### Lesetext:
Für eine Kulturwissenschaft,
die Kulturrevolution kennt
Während sich sowojl "in Übersee"
wie "zuhause" die Ereignisse überstürzen, die den Beginn des
21. Jahrhunderts zum tiefsten historischen Einschnitt seit 1945 machen
könnten, geht die Enthistorisierung des öffentlichen und privaten
Bewußtseins lustig weiter. Während man uns droht mit "Schluß
mit lustig", boomt allein die geschichtsvergessene Spaßgesellschaft
weiter. Welche Rolle spielt in diesem Kontext die "kulturwissenschaftliche
Wende"? Ob unter
"kulturwissenschaftlicher Erweiterung"

### Aufgabe 1:
Nenne alle Ausdrücke, die im Lesetext über die Kulturwissenschaft in Anführungszeichen stehen.
### Aufgabe 2:
Schreib den Lesetext über die Kulturwissenschaft ab seinem letzten Wort weiter.
Für diese Aufgaben sind die Einträge unwichtig.

### Datenauszüge:
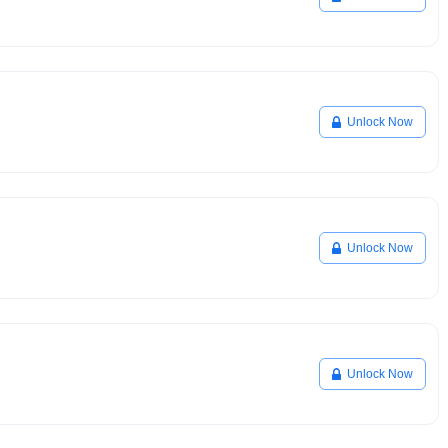
Unlock Now
Unlock Now
Unlock Now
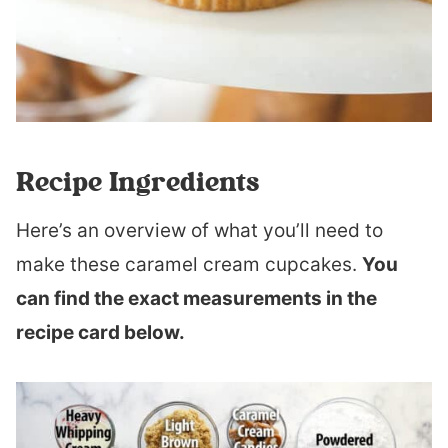
Recipe Ingredients
Here’s an overview of what you’ll need to
make these caramel cream cupcakes.
You
can find the exact measurements in the
recipe card below.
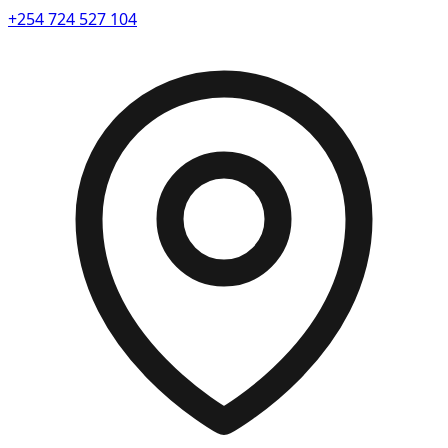
+254 724 527 104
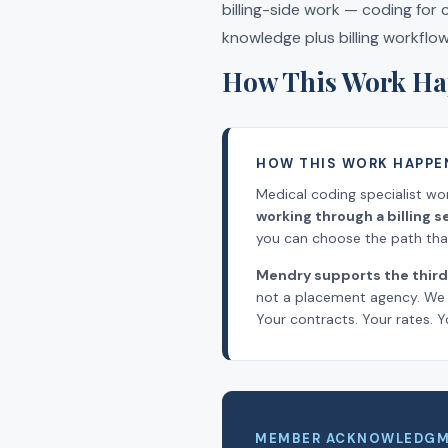
billing-side work — coding for
knowledge plus billing workflo
How This Work Ha
HOW THIS WORK HAPPE
Medical coding specialist wo
working through a billing
you can choose the path that 
Mendry supports the third
not a placement agency. We l
Your contracts. Your rates. Y
MEMBER ACKNOWLEDG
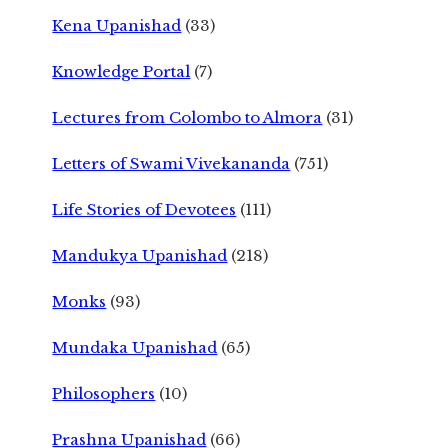
Kena Upanishad
(33)
Knowledge Portal
(7)
Lectures from Colombo to Almora
(31)
Letters of Swami Vivekananda
(751)
Life Stories of Devotees
(111)
Mandukya Upanishad
(218)
Monks
(93)
Mundaka Upanishad
(65)
Philosophers
(10)
Prashna Upanishad
(66)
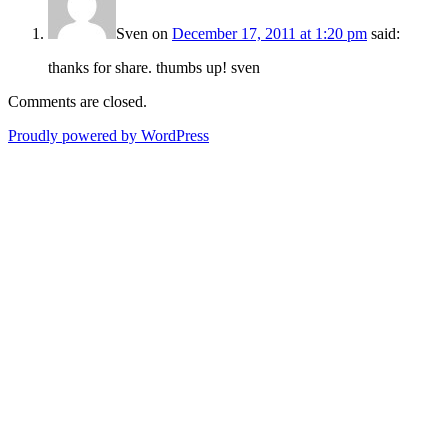
Sven
on
December 17, 2011 at 1:20 pm
said:
thanks for share. thumbs up! sven
Comments are closed.
Proudly powered by WordPress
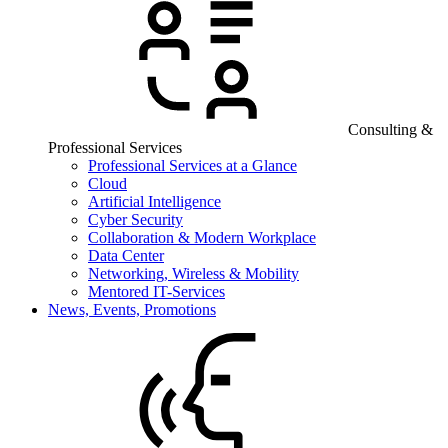
Consulting &
Professional Services
Professional Services at a Glance
Cloud
Artificial Intelligence
Cyber Security
Collaboration & Modern Workplace
Data Center
Networking, Wireless & Mobility
Mentored IT-Services
News, Events, Promotions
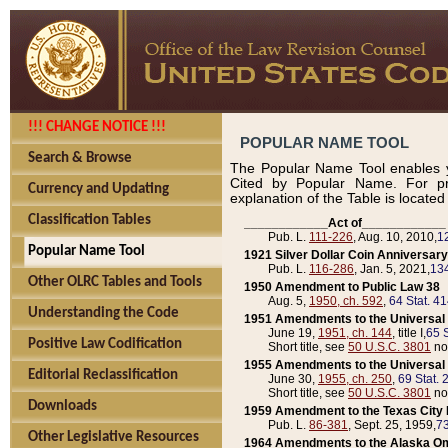
!!! CHANGE NOTICE !!!
POPULAR NAME TOOL
Search & Browse
The Popular Name Tool enables y
Cited by Popular Name. For pr
Currency and Updating
explanation of the Table is locate
Classification Tables
____________Act of____________
Pub. L.
111-226
, Aug. 10, 2010,
1
Popular Name Tool
1921 Silver Dollar Coin Anniversary
Pub. L.
116-286
, Jan. 5, 2021,
134
Other OLRC Tables and Tools
1950 Amendment to Public Law 38
Aug. 5,
1950, ch. 592
,
64 Stat. 4
Understanding the Code
1951 Amendments to the Universal M
June 19,
1951, ch. 144
, title I,
65 S
Positive Law Codification
Short title, see
50 U.S.C. 3801
no
1955 Amendments to the Universal M
Editorial Reclassification
June 30,
1955, ch. 250
,
69 Stat. 
Short title, see
50 U.S.C. 3801
no
Downloads
1959 Amendment to the Texas City D
Pub. L.
86-381
, Sept. 25, 1959,
73
Other Legislative Resources
1964 Amendments to the Alaska O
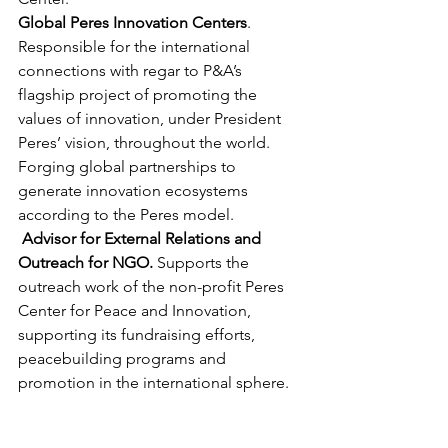
Global Peres Innovation Centers
. 
Responsible for the international 
connections with regar to P&A’s 
flagship project of promoting the 
values of innovation, under President 
Peres’ vision, throughout the world. 
Forging global partnerships to 
generate innovation ecosystems 
according to the Peres model.
Advisor for External Relations and 
Outreach for NGO. 
Supports the 
outreach work of the non-profit Peres 
Center for Peace and Innovation, 
supporting its fundraising efforts, 
peacebuilding programs and 
promotion in the international sphere.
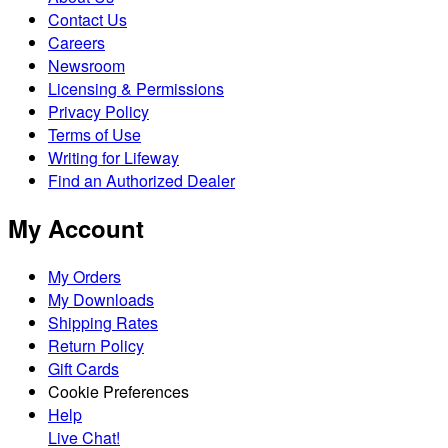
Contact Us
Careers
Newsroom
Licensing & Permissions
Privacy Policy
Terms of Use
Writing for Lifeway
Find an Authorized Dealer
My Account
My Orders
My Downloads
Shipping Rates
Return Policy
Gift Cards
Cookie Preferences
Help
Live Chat!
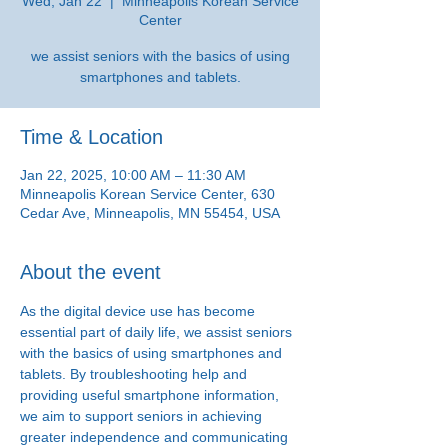
Wed, Jan 22
  |  
Minneapolis Korean Service
Center
we assist seniors with the basics of using
smartphones and tablets.
Time & Location
Jan 22, 2025, 10:00 AM – 11:30 AM
Minneapolis Korean Service Center, 630
Cedar Ave, Minneapolis, MN 55454, USA
About the event
As the digital device use has become 
essential part of daily life, we assist seniors 
with the basics of using smartphones and 
tablets. By troubleshooting help and 
providing useful smartphone information, 
we aim to support seniors in achieving 
greater independence and communicating 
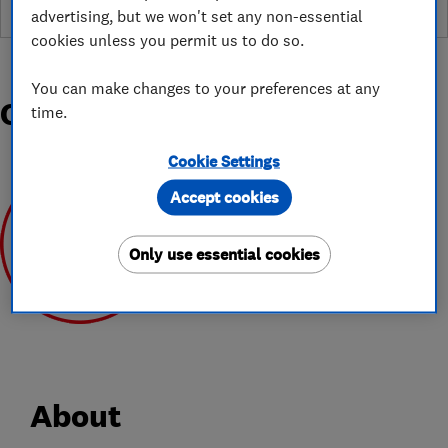
advertising, but we won't set any non-essential
cookies unless you permit us to do so.
You can make changes to your preferences at any
Organisations and Awards
time.
Cookie Settings
Accept cookies
Only use essential cookies
May 2020
About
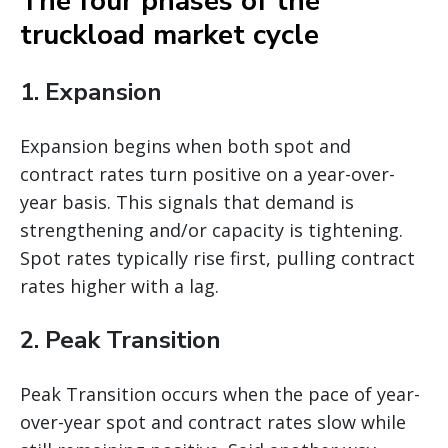
The four phases of the
truckload market cycle
1. Expansion
Expansion begins when both spot and
contract rates turn positive on a year-over-
year basis. This signals that demand is
strengthening and/or capacity is tightening.
Spot rates typically rise first, pulling contract
rates higher with a lag.
2. Peak Transition
Peak Transition occurs when the pace of year-
over-year spot and contract rates slow while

### Deine Antwort 1:
- "in Übersee"
- "zuhause"
- "Schluß mit lustig"
- "kulturwissenschaftliche Wende"
- "kulturwissenschaftlicher Erweiterung"

### Deine Antwort 2:
und "cultural studies" eher die Erweiterung um Pop und Spaßmedien
verstanden wird oder eher die ethnographische Erweiterung - auch hier sieht
es so aus, als ob die Enthistorisierung längst gesiegt hätte
und als ob die Berücksichtigung sozialer Konflikte hoffnungslos "alt
aussähe". Jedenfalls ist allen gängigen Paradigmen von Kulturwissenschaft
gemeinsam, daß sie so etwas wie Kulturrevolution nicht kennen.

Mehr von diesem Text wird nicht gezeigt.